Records contained in a dataset
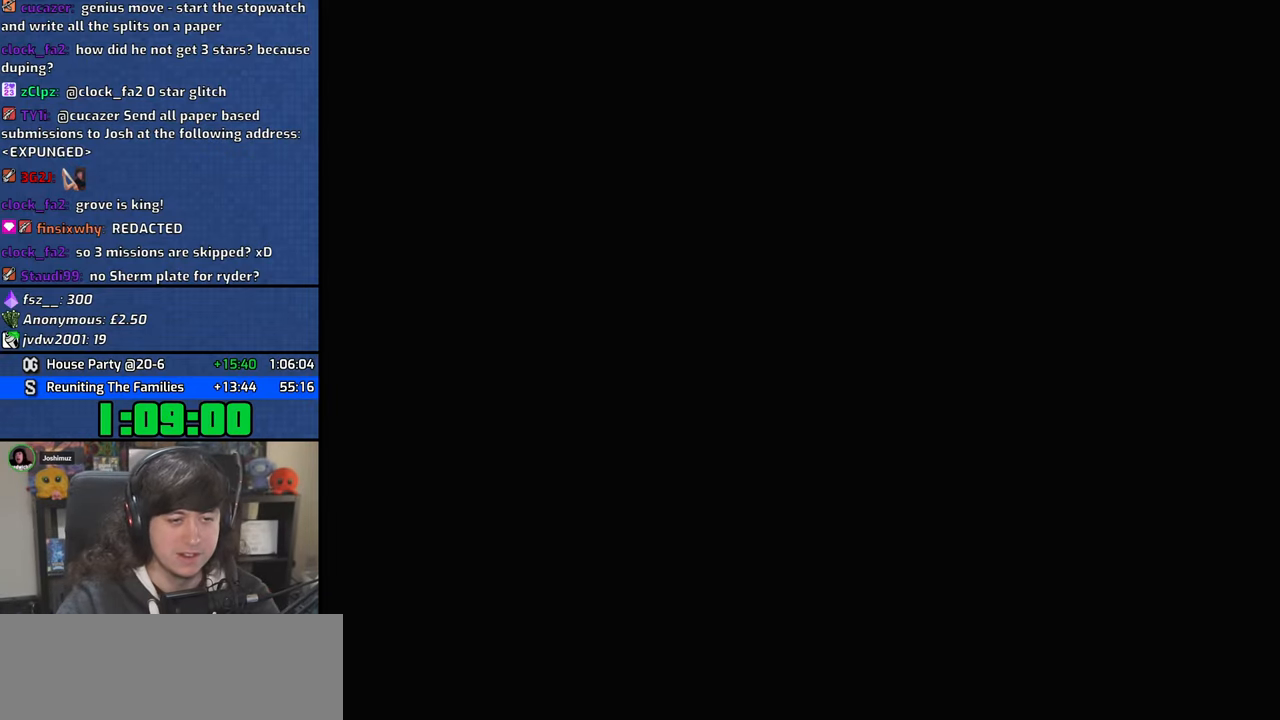
{"keys": [], "mouse": [], "events": [[34, "mouse_left", "up"]]}
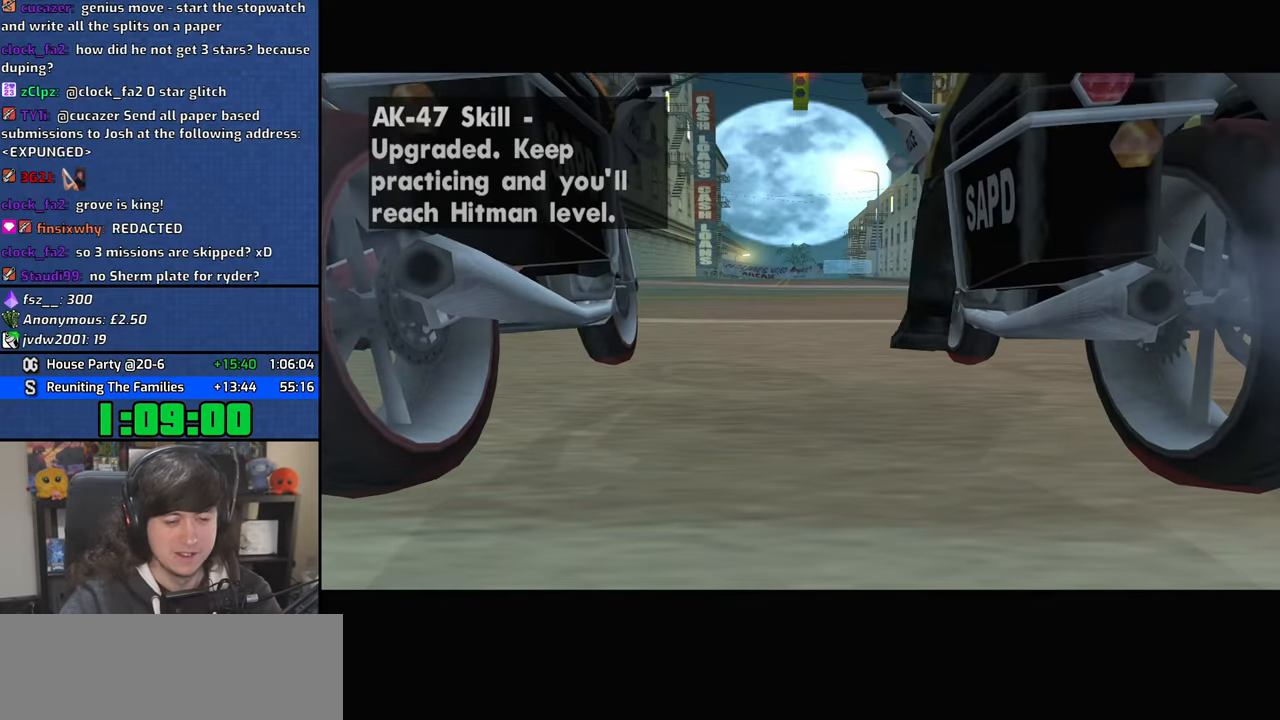
{"keys": [], "mouse": [], "events": []}
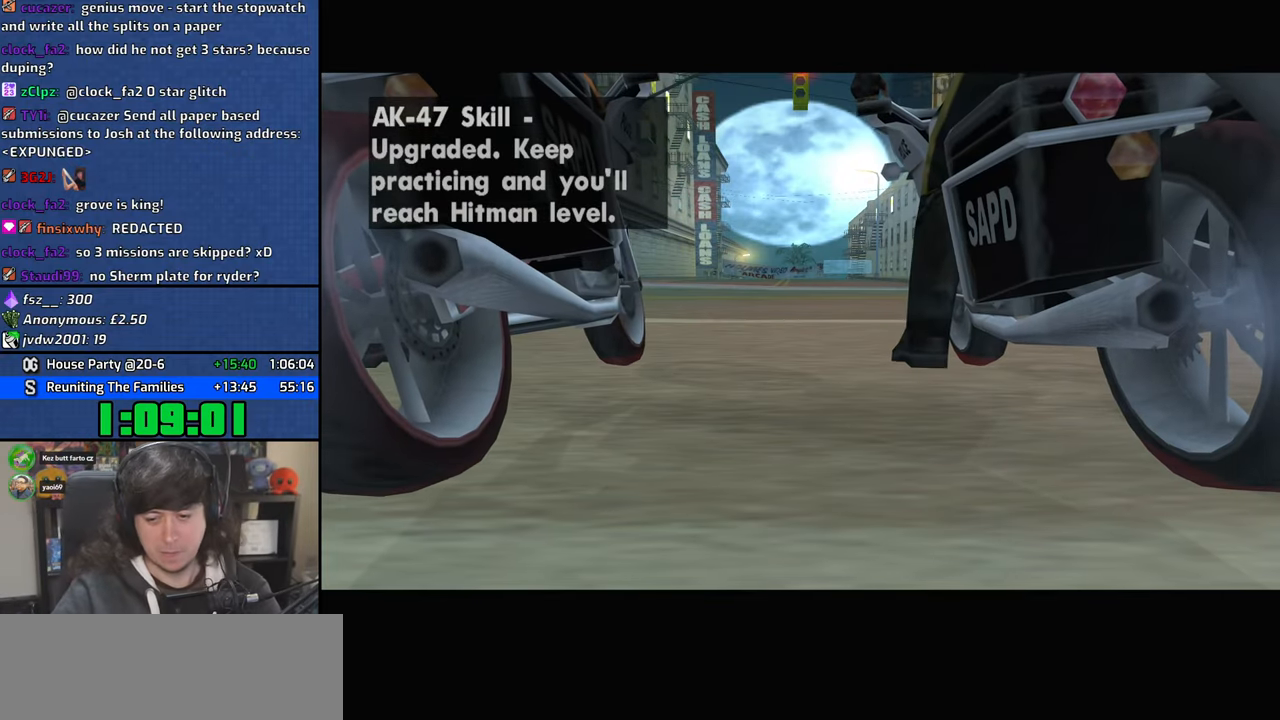
{"keys": [], "mouse": [], "events": []}
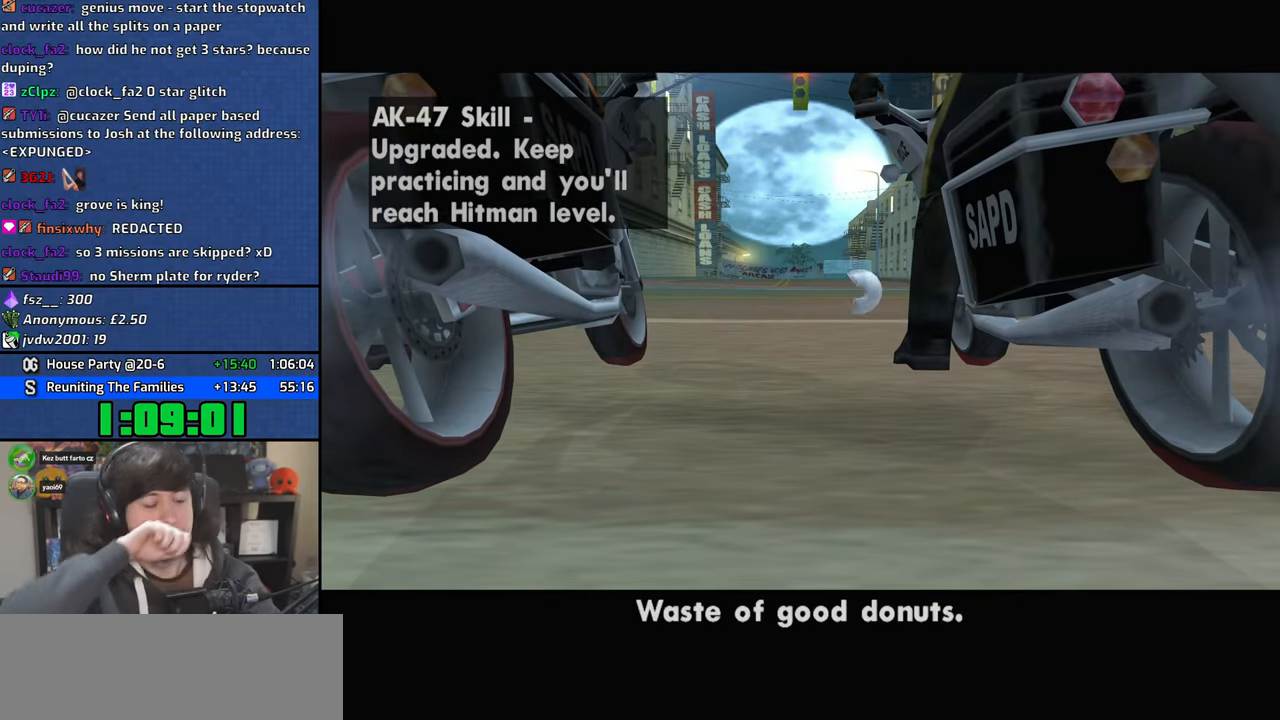
{"keys": [], "mouse": [], "events": []}
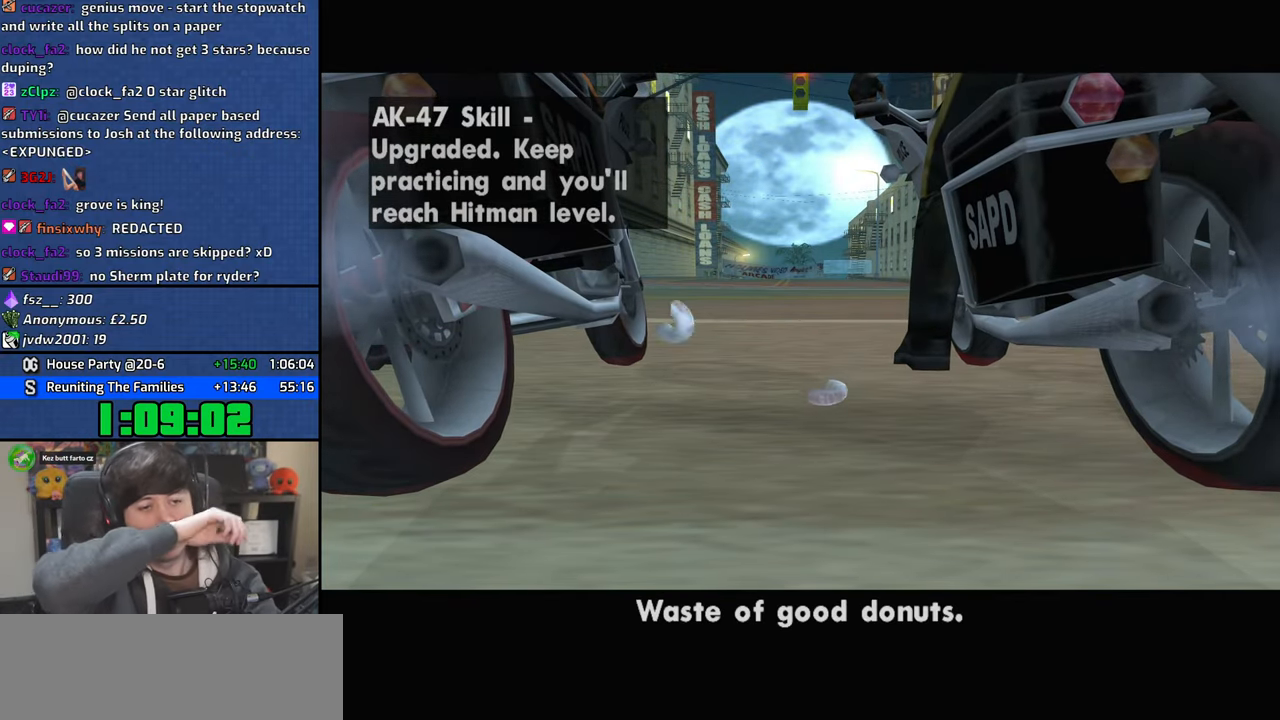
{"keys": [], "mouse": [], "events": []}
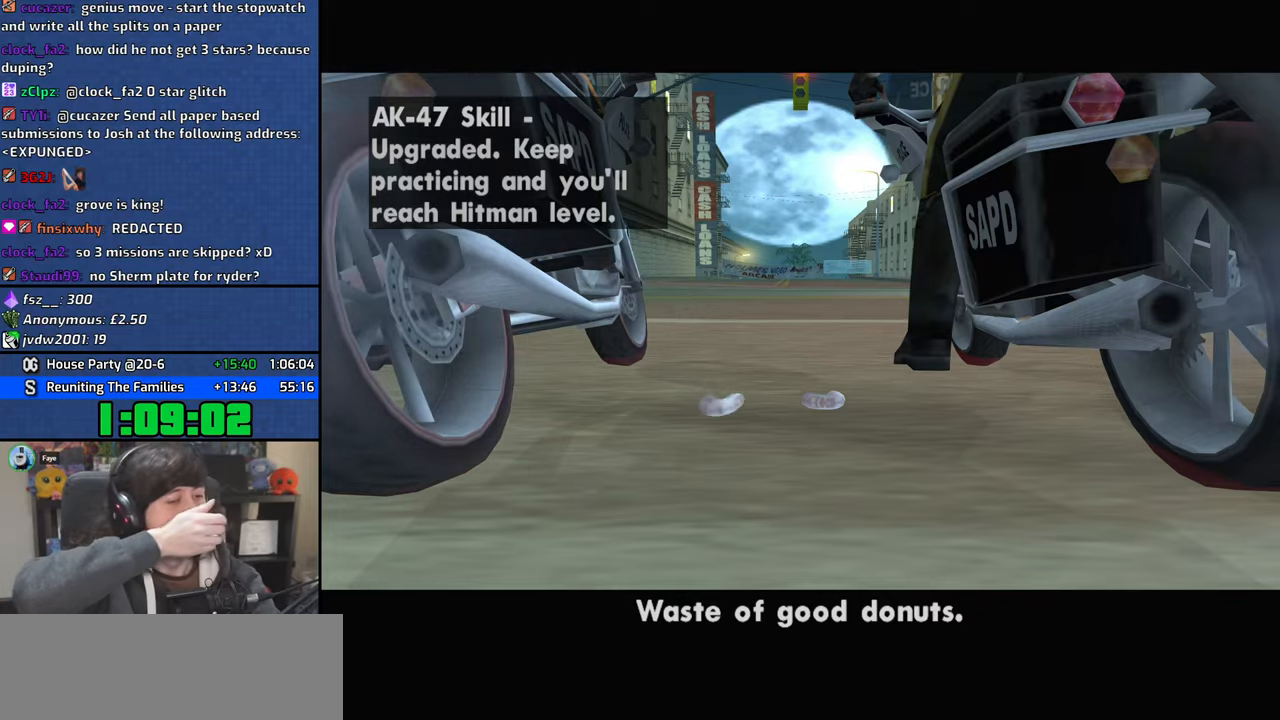
{"keys": [], "mouse": [], "events": []}
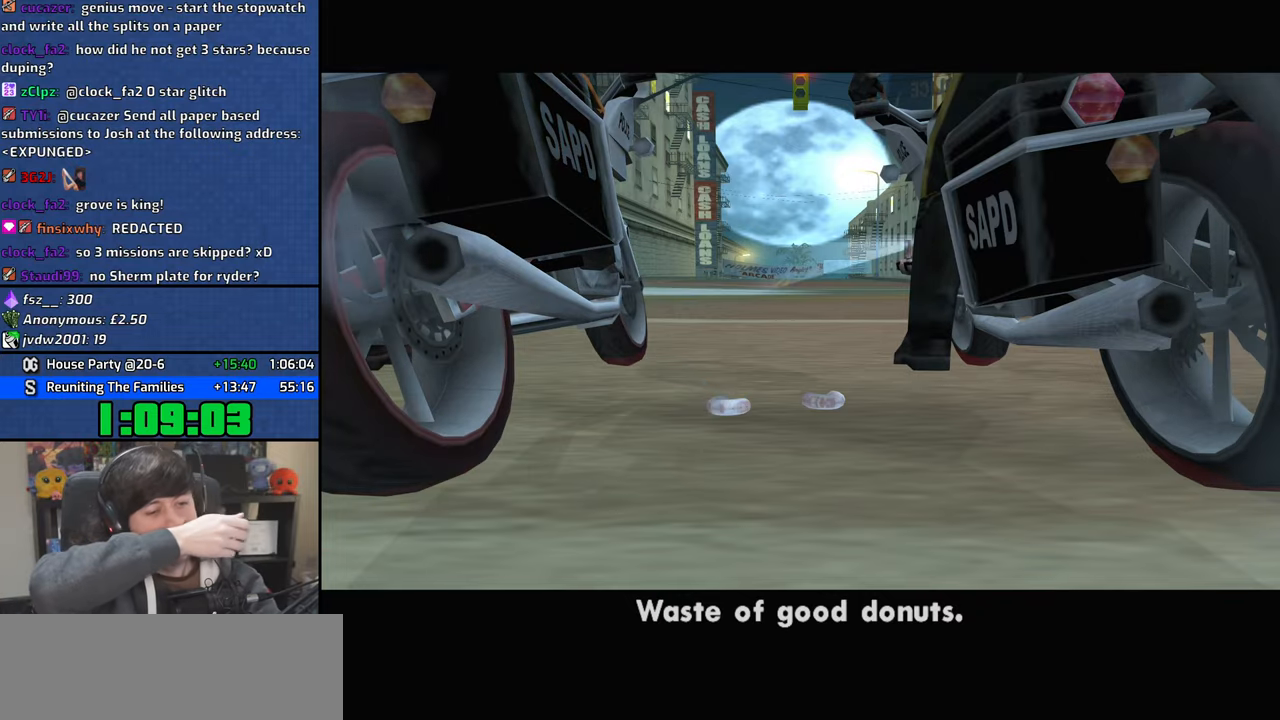
{"keys": [], "mouse": [], "events": []}
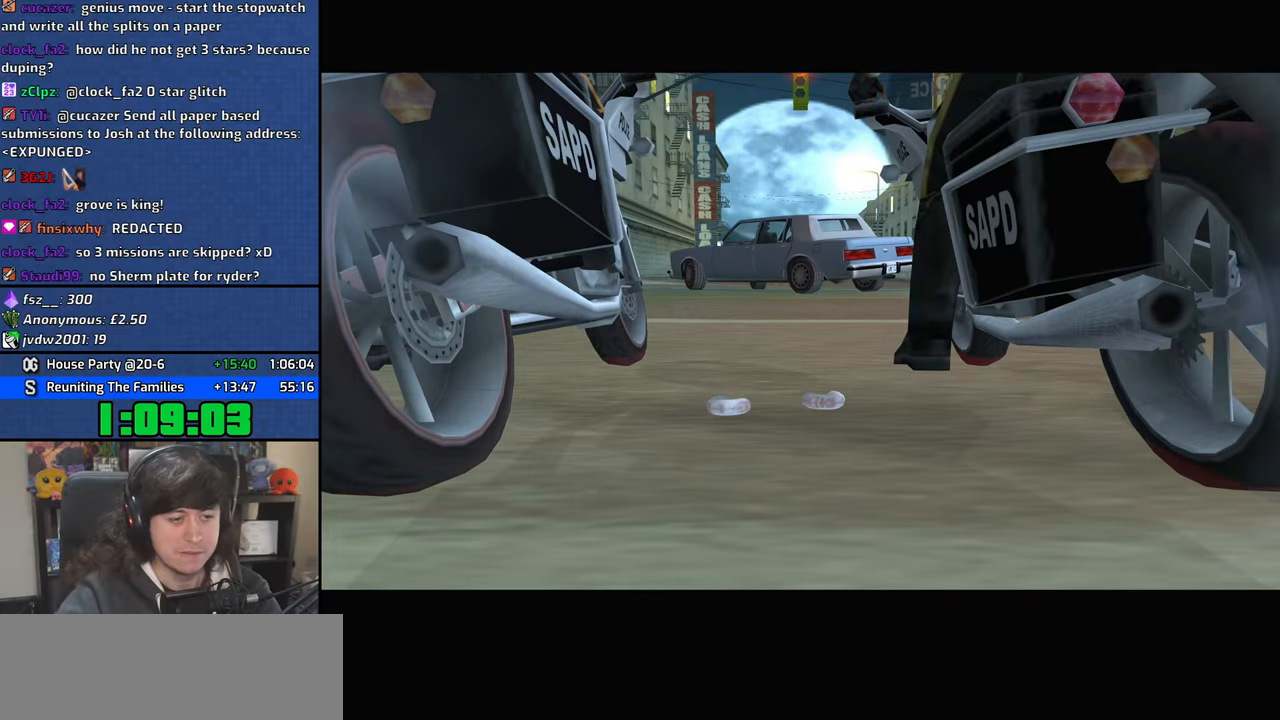
{"keys": [], "mouse": [], "events": []}
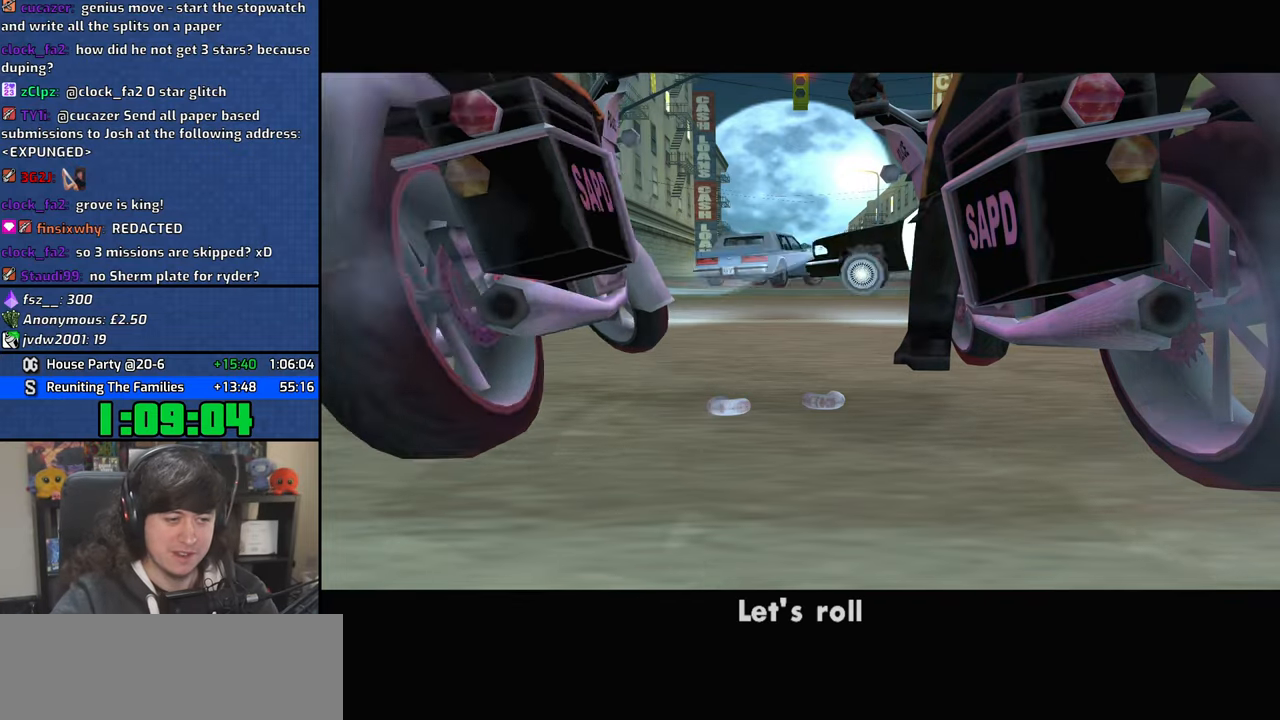
{"keys": [], "mouse": [], "events": []}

WHAT YOU NEED TO DO: The expected answer is the complete set of entries, copied verbatim, with no pictures.

WRITTEN ANSWER:
{"keys": [], "mouse": [], "events": [[34, "mouse_left", "up"]]}
{"keys": [], "mouse": [], "events": []}
{"keys": [], "mouse": [], "events": []}
{"keys": [], "mouse": [], "events": []}
{"keys": [], "mouse": [], "events": []}
{"keys": [], "mouse": [], "events": []}
{"keys": [], "mouse": [], "events": []}
{"keys": [], "mouse": [], "events": []}
{"keys": [], "mouse": [], "events": []}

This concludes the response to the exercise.